** Input for this task follows **
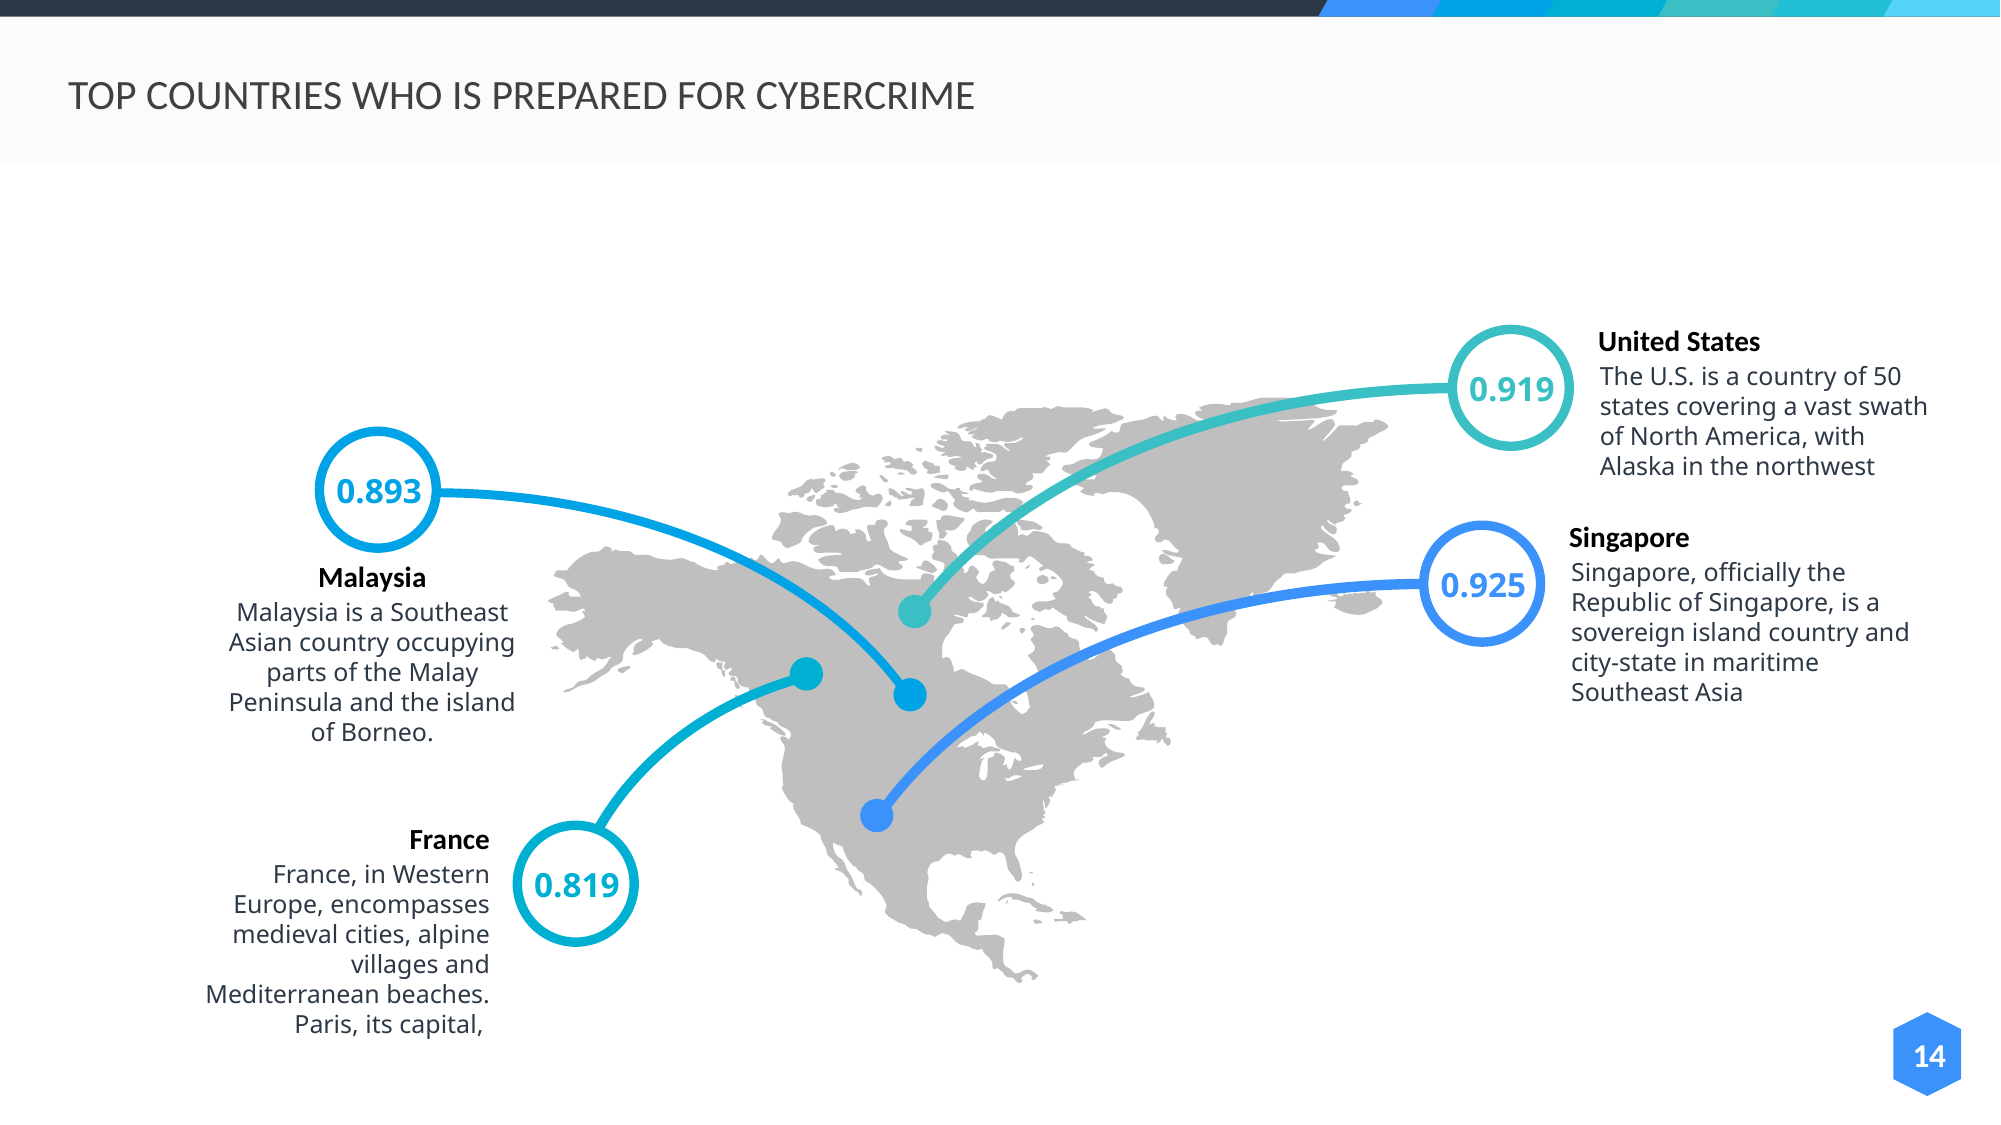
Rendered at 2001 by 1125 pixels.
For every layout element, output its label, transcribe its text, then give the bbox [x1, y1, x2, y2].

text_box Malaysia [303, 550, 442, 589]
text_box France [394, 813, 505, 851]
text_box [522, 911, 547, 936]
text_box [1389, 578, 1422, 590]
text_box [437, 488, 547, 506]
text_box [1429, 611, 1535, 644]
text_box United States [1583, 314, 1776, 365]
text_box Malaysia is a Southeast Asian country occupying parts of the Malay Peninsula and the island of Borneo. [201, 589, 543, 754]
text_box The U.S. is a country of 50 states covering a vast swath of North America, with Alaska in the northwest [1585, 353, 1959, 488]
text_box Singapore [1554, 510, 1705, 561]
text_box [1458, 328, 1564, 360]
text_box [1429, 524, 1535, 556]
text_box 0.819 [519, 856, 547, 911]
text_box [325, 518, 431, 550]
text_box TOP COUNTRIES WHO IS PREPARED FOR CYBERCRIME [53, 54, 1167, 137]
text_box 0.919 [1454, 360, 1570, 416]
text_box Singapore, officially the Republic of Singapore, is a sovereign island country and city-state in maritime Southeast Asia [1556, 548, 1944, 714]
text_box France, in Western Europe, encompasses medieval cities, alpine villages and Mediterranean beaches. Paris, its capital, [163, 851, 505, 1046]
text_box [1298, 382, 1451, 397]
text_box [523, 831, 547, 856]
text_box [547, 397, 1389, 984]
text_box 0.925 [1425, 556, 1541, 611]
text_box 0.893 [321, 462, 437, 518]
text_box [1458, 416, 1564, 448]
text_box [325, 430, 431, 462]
** End of Input for this task **
_Job_:
Nothing but an exact copy of the data, without pictures, should be returned.

_Answer_:
Rendered at 2001 by 1125 pixels.
For every layout element, output its label, transcribe its text, then give the bbox [x1, y1, x2, y2].

text_box Malaysia [303, 550, 442, 589]
text_box France [394, 813, 505, 851]
text_box [522, 911, 547, 936]
text_box [1389, 578, 1422, 590]
text_box [437, 488, 547, 506]
text_box [1429, 611, 1535, 644]
text_box United States [1583, 314, 1776, 365]
text_box Malaysia is a Southeast Asian country occupying parts of the Malay Peninsula and the island of Borneo. [201, 589, 543, 754]
text_box The U.S. is a country of 50 states covering a vast swath of North America, with Alaska in the northwest [1585, 353, 1959, 488]
text_box Singapore [1554, 510, 1705, 561]
text_box [1458, 328, 1564, 360]
text_box [1429, 524, 1535, 556]
text_box 0.819 [519, 856, 547, 911]
text_box [325, 518, 431, 550]
text_box TOP COUNTRIES WHO IS PREPARED FOR CYBERCRIME [53, 54, 1167, 137]
text_box 0.919 [1454, 360, 1570, 416]
text_box Singapore, officially the Republic of Singapore, is a sovereign island country and city-state in maritime Southeast Asia [1556, 548, 1944, 714]
text_box France, in Western Europe, encompasses medieval cities, alpine villages and Mediterranean beaches. Paris, its capital, [163, 851, 505, 1046]
text_box [1298, 382, 1451, 397]
text_box [523, 831, 547, 856]
text_box [547, 397, 1389, 984]
text_box 0.925 [1425, 556, 1541, 611]
text_box 0.893 [321, 462, 437, 518]
text_box [1458, 416, 1564, 448]
text_box [325, 430, 431, 462]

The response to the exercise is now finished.